What the task asks: Please copy out everything in the entries below, from the line containing "我开始的时候，你就要跟进" down to the line containing "发表于 2021-3-3 13:52", with both of those lines included. Output only those lines, unchanged.

Exercise inputs:
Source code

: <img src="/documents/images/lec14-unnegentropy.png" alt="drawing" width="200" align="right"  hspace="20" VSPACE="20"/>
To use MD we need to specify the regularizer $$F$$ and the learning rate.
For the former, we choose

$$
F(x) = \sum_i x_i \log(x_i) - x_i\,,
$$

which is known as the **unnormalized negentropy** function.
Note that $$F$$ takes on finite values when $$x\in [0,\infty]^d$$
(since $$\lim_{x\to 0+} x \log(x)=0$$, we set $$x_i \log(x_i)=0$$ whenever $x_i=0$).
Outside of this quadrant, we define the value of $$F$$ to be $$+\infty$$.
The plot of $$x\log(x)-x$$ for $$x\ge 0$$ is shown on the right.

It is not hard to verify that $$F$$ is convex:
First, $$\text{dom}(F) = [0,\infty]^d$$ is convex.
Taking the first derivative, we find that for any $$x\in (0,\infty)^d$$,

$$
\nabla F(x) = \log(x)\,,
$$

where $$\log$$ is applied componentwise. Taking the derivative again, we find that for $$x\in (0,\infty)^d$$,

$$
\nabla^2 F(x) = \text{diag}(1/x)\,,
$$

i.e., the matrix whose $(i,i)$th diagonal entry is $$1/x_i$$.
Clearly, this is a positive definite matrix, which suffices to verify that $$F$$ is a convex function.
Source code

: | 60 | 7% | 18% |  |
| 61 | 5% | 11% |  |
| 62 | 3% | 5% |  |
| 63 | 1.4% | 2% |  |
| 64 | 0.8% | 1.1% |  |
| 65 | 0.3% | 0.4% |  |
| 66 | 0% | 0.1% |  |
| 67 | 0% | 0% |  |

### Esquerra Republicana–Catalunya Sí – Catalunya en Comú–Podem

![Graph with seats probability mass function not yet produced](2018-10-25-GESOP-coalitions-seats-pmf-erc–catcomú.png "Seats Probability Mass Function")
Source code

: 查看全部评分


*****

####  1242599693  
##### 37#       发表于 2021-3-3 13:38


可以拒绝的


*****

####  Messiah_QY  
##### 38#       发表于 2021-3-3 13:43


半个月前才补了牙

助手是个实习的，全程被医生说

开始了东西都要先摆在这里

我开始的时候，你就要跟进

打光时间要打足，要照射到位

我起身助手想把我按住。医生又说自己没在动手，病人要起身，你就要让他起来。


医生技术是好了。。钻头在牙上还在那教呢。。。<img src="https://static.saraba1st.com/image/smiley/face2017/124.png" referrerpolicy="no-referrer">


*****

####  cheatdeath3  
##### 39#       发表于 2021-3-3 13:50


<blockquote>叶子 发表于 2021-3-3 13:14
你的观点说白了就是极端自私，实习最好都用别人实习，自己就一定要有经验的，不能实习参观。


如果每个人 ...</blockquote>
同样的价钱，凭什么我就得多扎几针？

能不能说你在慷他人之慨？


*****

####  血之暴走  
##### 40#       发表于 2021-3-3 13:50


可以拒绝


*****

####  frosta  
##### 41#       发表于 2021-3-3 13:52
...
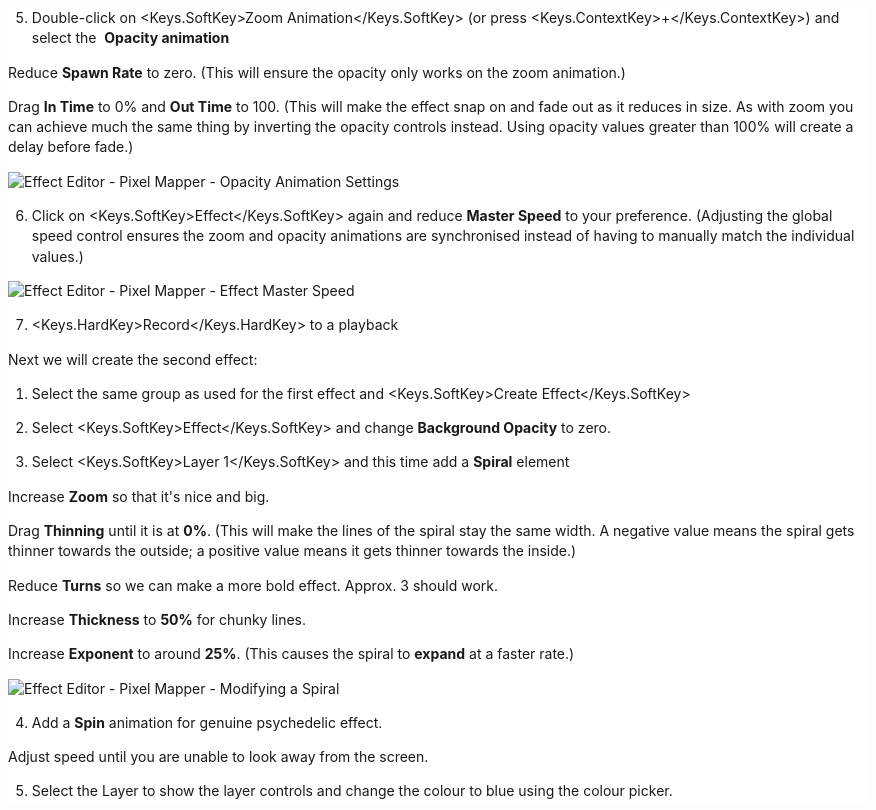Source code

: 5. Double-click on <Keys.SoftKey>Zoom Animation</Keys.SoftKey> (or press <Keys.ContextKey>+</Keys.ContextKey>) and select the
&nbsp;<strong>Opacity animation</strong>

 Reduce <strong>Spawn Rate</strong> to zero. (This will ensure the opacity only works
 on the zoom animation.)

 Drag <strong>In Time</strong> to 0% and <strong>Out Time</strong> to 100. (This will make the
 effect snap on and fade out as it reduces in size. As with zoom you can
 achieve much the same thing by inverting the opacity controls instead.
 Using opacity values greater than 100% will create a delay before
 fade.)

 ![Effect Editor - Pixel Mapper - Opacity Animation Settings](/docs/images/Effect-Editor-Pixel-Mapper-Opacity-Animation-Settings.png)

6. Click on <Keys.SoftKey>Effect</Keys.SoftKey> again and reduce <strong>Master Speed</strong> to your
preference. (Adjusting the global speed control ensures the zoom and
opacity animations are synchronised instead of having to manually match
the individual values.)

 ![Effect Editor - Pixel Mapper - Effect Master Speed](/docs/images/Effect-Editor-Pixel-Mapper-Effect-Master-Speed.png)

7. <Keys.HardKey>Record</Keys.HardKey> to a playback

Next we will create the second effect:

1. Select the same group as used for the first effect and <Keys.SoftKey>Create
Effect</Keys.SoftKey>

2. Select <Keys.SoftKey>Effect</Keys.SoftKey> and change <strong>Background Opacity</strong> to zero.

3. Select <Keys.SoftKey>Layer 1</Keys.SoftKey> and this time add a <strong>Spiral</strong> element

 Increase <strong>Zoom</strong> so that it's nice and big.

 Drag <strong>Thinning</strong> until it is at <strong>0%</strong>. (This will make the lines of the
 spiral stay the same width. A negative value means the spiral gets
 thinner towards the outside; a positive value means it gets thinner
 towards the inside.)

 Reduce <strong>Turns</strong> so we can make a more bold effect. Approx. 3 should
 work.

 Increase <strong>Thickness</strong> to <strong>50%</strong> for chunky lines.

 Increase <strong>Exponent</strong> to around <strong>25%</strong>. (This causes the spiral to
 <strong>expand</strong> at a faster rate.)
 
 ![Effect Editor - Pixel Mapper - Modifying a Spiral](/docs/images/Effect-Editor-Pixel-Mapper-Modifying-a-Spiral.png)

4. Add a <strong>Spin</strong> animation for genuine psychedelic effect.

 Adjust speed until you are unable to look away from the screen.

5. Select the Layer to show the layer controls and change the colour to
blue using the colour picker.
--
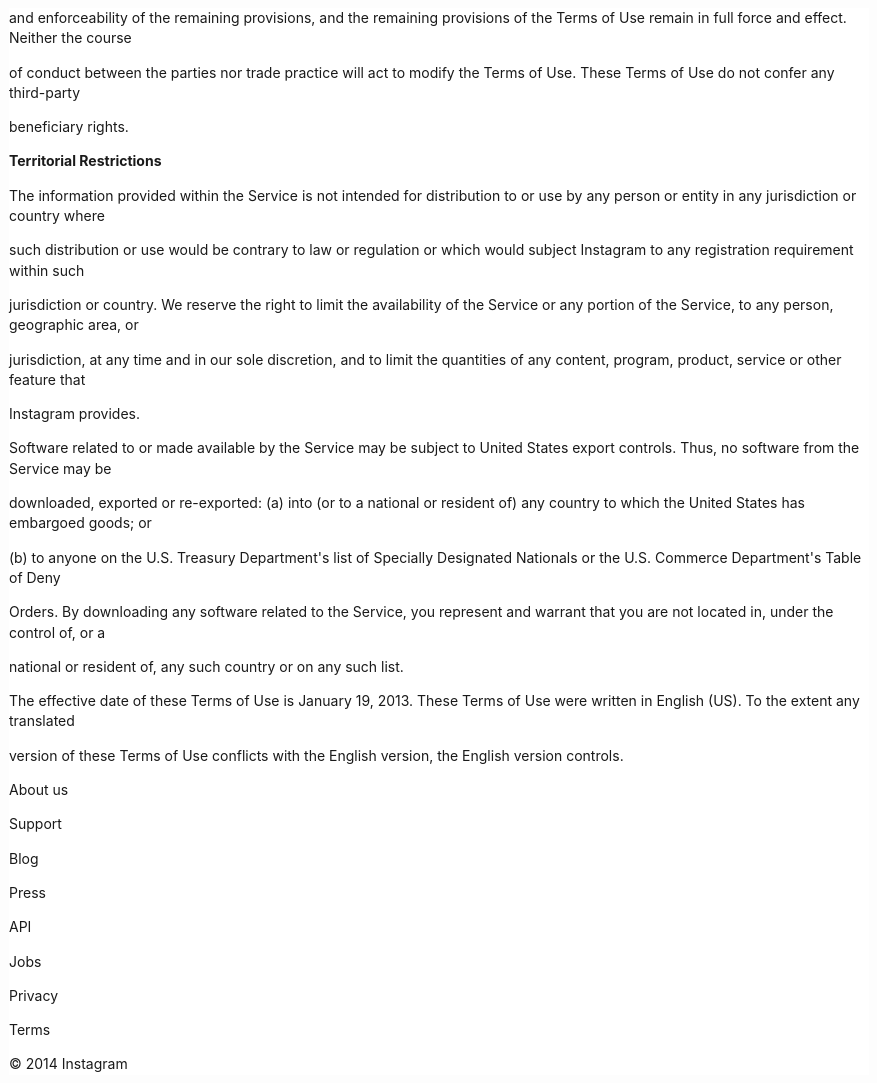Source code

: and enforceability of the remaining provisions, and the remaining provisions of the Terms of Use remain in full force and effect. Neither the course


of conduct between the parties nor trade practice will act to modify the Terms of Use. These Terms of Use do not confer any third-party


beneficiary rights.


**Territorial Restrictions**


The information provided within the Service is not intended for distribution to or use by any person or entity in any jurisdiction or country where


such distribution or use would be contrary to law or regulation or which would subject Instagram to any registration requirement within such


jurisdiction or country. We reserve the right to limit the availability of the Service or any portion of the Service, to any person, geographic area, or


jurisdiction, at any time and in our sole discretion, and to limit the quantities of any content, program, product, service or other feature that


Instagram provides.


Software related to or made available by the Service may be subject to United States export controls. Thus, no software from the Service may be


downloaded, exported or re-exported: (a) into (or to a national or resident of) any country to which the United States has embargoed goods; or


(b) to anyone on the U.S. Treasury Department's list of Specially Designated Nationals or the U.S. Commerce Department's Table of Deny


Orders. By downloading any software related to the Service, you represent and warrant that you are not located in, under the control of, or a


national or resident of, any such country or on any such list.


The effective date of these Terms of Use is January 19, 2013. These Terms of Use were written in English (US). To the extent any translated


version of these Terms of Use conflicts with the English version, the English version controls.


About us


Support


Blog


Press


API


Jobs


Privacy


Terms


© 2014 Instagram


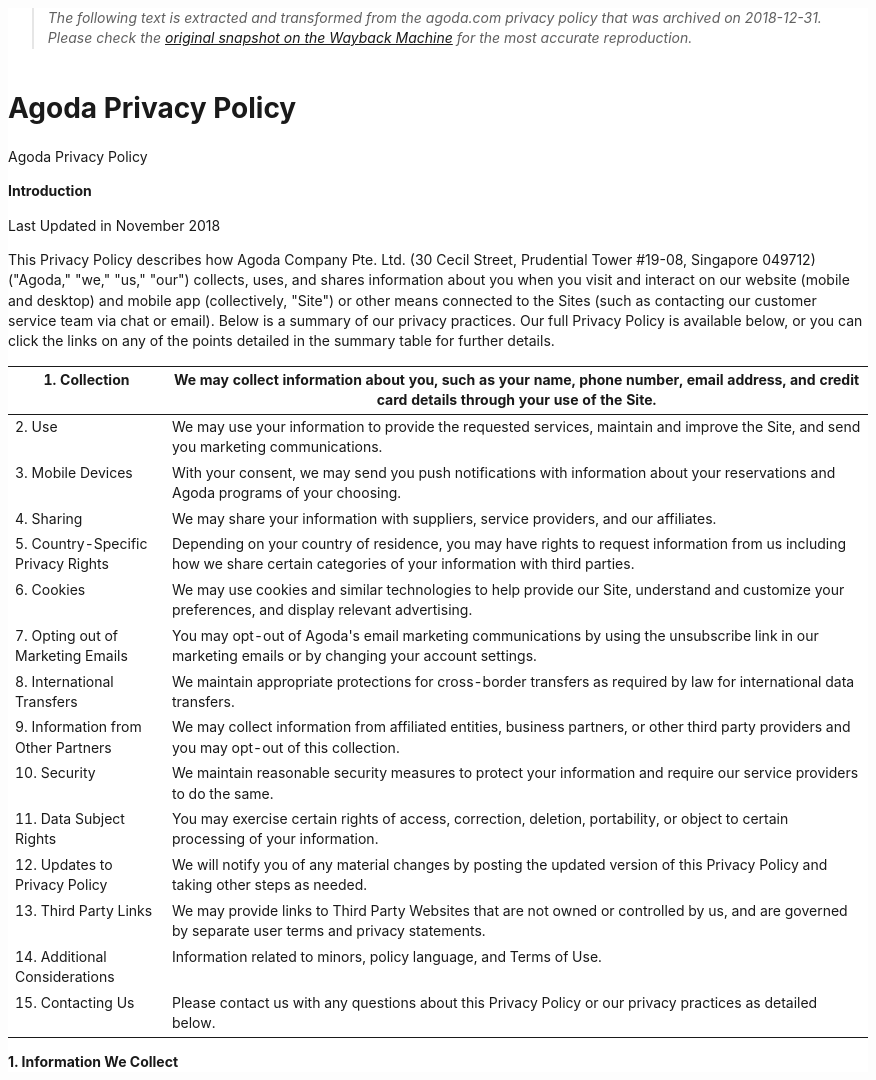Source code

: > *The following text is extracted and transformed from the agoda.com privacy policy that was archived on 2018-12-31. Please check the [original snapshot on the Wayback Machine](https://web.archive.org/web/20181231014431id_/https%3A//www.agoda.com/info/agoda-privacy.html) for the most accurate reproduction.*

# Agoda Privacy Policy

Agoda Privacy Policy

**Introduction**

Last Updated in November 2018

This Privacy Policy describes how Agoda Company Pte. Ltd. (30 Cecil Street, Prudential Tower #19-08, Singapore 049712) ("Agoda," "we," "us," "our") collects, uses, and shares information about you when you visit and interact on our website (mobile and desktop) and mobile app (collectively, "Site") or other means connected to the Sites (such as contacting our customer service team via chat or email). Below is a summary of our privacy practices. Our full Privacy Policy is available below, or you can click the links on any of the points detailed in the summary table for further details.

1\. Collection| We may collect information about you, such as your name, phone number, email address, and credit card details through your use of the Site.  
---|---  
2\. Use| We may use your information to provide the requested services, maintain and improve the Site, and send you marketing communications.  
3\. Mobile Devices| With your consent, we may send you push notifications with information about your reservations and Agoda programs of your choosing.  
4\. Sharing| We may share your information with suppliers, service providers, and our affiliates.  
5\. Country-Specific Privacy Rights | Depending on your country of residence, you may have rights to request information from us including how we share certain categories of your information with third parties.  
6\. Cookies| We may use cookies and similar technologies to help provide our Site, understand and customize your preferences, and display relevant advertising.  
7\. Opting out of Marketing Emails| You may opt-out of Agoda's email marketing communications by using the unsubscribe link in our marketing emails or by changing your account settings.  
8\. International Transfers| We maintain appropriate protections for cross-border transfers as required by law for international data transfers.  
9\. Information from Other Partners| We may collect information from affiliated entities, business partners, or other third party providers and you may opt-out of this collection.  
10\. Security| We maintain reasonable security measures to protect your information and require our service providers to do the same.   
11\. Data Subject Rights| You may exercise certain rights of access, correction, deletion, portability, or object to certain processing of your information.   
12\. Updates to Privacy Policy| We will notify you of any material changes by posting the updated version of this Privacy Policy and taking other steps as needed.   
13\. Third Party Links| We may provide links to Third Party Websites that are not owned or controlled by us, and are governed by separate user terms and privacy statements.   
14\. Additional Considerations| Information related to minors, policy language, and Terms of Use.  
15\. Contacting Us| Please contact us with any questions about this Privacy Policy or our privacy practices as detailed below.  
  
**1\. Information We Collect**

Finished task:
我开始的时候，你就要跟进

打光时间要打足，要照射到位

我起身助手想把我按住。医生又说自己没在动手，病人要起身，你就要让他起来。


医生技术是好了。。钻头在牙上还在那教呢。。。<img src="https://static.saraba1st.com/image/smiley/face2017/124.png" referrerpolicy="no-referrer">


*****

####  cheatdeath3  
##### 39#       发表于 2021-3-3 13:50


<blockquote>叶子 发表于 2021-3-3 13:14
你的观点说白了就是极端自私，实习最好都用别人实习，自己就一定要有经验的，不能实习参观。


如果每个人 ...</blockquote>
同样的价钱，凭什么我就得多扎几针？

能不能说你在慷他人之慨？


*****

####  血之暴走  
##### 40#       发表于 2021-3-3 13:50


可以拒绝


*****

####  frosta  
##### 41#       发表于 2021-3-3 13:52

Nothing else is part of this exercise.